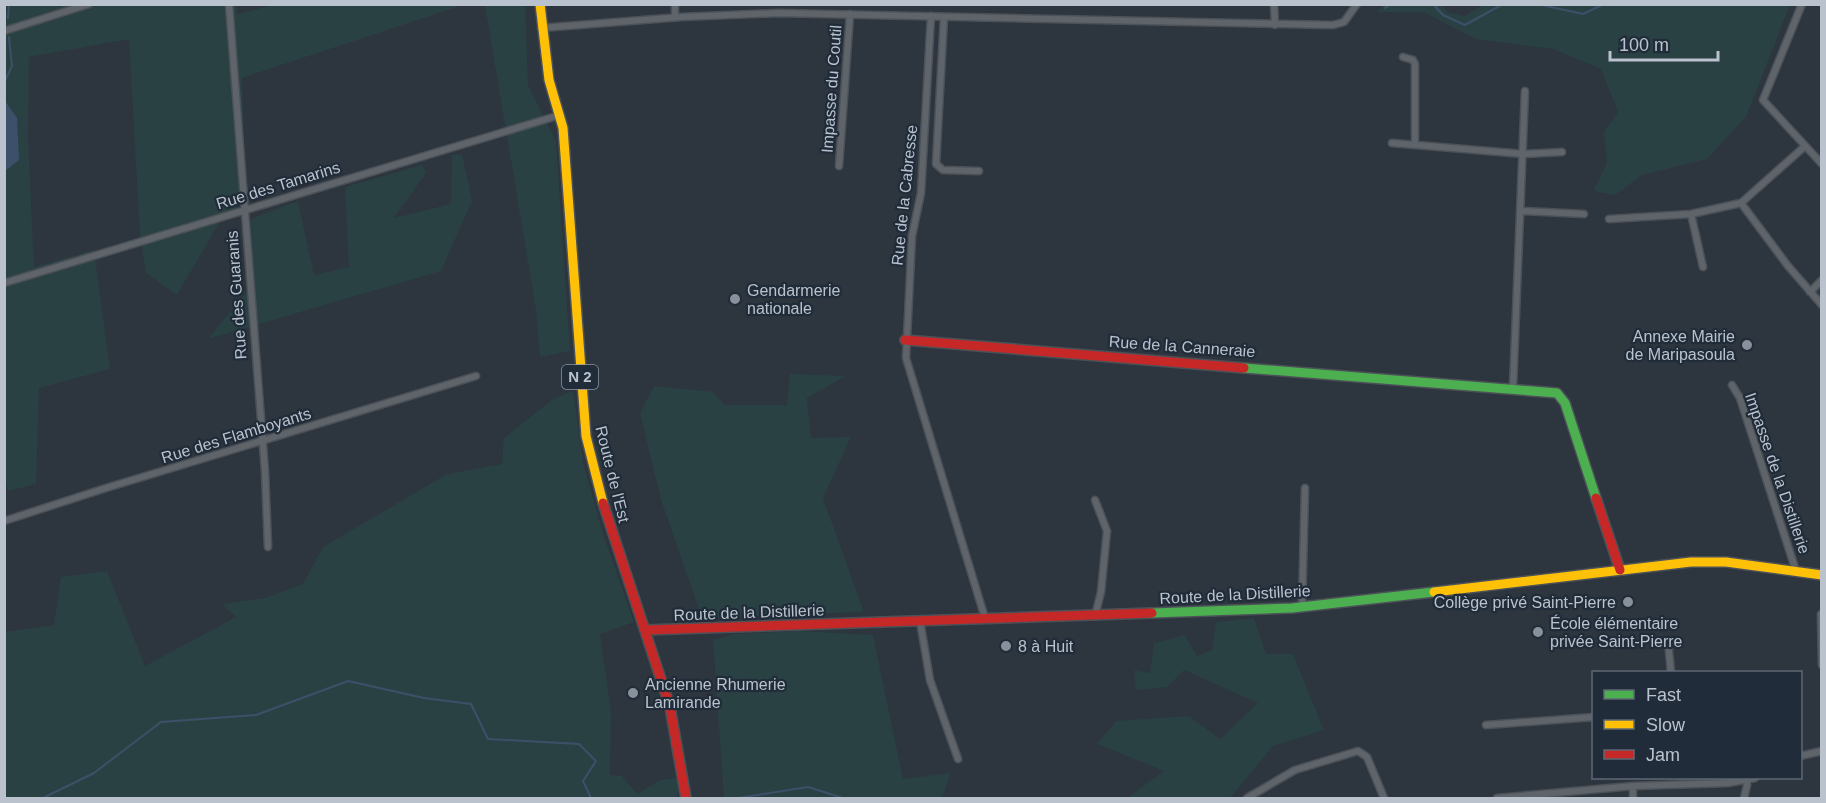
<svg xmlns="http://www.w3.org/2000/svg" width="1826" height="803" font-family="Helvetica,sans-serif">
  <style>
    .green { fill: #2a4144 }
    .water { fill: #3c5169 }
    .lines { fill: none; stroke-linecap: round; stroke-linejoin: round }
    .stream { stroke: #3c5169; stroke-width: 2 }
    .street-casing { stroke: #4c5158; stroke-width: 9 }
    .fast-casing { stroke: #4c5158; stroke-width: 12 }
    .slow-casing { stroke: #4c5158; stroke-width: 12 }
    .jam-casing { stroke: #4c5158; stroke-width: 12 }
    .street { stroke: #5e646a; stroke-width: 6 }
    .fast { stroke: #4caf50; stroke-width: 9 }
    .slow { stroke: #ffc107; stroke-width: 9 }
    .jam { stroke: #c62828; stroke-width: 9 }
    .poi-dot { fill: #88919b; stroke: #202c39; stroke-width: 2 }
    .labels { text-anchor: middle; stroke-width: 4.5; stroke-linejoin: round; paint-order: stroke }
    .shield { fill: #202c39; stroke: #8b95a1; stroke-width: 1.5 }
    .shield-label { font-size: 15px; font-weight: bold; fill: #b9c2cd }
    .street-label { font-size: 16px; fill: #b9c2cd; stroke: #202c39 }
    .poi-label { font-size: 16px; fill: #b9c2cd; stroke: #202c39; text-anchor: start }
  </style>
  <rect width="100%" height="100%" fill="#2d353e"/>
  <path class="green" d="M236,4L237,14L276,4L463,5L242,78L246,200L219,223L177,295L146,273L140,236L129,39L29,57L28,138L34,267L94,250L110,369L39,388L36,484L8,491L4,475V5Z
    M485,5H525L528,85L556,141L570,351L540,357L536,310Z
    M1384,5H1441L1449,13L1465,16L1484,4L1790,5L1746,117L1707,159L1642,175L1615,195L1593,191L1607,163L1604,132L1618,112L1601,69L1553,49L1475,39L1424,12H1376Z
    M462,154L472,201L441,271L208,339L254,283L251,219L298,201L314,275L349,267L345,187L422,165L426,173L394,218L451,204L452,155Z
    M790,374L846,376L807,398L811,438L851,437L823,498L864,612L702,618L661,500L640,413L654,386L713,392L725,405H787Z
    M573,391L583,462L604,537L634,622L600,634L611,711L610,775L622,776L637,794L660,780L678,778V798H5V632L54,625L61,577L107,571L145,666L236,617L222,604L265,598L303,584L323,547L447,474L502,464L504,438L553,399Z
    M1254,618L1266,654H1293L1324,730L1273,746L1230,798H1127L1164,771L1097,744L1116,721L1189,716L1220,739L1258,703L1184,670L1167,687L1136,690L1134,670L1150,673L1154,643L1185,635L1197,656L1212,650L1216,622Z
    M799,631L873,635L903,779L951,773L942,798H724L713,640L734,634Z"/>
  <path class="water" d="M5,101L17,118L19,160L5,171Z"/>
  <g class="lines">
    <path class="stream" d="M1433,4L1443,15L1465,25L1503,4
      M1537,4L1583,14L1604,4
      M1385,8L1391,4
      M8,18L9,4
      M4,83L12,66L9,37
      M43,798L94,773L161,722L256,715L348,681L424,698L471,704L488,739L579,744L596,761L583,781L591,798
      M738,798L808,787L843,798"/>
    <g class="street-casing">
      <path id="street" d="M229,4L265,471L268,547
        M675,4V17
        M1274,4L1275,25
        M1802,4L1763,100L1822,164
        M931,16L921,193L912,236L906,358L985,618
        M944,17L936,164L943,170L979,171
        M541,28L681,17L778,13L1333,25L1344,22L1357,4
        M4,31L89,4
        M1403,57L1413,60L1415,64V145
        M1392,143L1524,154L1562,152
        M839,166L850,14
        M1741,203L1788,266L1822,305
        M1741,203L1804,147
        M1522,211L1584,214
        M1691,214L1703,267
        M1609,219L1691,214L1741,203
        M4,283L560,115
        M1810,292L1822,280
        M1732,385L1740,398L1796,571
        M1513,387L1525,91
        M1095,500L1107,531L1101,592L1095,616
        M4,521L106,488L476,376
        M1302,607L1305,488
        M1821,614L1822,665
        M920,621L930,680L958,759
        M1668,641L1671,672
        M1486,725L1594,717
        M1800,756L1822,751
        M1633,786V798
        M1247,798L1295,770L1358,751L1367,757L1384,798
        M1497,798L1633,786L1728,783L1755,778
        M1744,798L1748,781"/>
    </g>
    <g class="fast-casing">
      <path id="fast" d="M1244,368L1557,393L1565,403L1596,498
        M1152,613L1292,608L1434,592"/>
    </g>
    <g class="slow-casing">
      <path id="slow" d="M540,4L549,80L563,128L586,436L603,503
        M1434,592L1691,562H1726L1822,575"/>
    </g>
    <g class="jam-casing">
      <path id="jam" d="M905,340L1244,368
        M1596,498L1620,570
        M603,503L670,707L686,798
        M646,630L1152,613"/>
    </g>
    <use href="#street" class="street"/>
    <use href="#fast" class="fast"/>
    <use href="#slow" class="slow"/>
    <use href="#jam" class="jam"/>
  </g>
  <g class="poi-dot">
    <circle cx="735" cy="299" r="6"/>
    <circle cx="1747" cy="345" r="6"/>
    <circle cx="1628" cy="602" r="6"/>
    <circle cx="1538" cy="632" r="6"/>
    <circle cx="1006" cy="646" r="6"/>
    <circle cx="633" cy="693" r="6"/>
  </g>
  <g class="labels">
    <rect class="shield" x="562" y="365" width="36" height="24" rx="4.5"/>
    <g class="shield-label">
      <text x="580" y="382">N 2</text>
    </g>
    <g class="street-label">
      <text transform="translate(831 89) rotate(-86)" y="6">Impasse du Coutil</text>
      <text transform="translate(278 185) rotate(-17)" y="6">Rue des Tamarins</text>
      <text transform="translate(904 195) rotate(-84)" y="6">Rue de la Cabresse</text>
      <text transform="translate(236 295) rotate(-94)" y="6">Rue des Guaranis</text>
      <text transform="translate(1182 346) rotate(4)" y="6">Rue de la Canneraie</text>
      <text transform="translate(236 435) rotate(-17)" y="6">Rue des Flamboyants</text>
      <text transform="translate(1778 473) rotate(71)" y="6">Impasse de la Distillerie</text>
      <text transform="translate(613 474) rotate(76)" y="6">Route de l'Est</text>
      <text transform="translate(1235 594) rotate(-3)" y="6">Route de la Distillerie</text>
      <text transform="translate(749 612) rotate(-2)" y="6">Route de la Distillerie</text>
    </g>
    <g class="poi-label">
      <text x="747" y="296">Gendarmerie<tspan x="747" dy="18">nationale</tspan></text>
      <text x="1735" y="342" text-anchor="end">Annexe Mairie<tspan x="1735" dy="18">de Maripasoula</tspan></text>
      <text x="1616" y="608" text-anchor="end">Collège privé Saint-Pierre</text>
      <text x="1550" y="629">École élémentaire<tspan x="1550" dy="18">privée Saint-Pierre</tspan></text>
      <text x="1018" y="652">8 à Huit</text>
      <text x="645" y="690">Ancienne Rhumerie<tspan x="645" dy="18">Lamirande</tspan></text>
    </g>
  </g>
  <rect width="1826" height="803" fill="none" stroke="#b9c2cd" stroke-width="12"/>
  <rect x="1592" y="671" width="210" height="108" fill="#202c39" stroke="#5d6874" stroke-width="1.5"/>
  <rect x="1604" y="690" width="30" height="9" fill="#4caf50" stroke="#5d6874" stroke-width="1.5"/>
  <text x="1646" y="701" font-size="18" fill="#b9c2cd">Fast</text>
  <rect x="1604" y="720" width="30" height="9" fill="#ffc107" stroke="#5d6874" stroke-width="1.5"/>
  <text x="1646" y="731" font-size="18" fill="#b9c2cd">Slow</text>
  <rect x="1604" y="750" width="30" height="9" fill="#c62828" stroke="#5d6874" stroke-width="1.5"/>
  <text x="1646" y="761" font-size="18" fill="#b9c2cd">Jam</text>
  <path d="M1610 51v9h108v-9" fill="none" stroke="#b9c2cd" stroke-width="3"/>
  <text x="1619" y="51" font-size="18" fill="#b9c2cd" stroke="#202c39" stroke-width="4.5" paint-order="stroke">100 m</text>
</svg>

--*--

## Assigned task
Look through the entries and copy every line in which the string "Route" appears.

## Reply
      <text transform="translate(613 474) rotate(76)" y="6">Route de l'Est</text>
      <text transform="translate(1235 594) rotate(-3)" y="6">Route de la Distillerie</text>
      <text transform="translate(749 612) rotate(-2)" y="6">Route de la Distillerie</text>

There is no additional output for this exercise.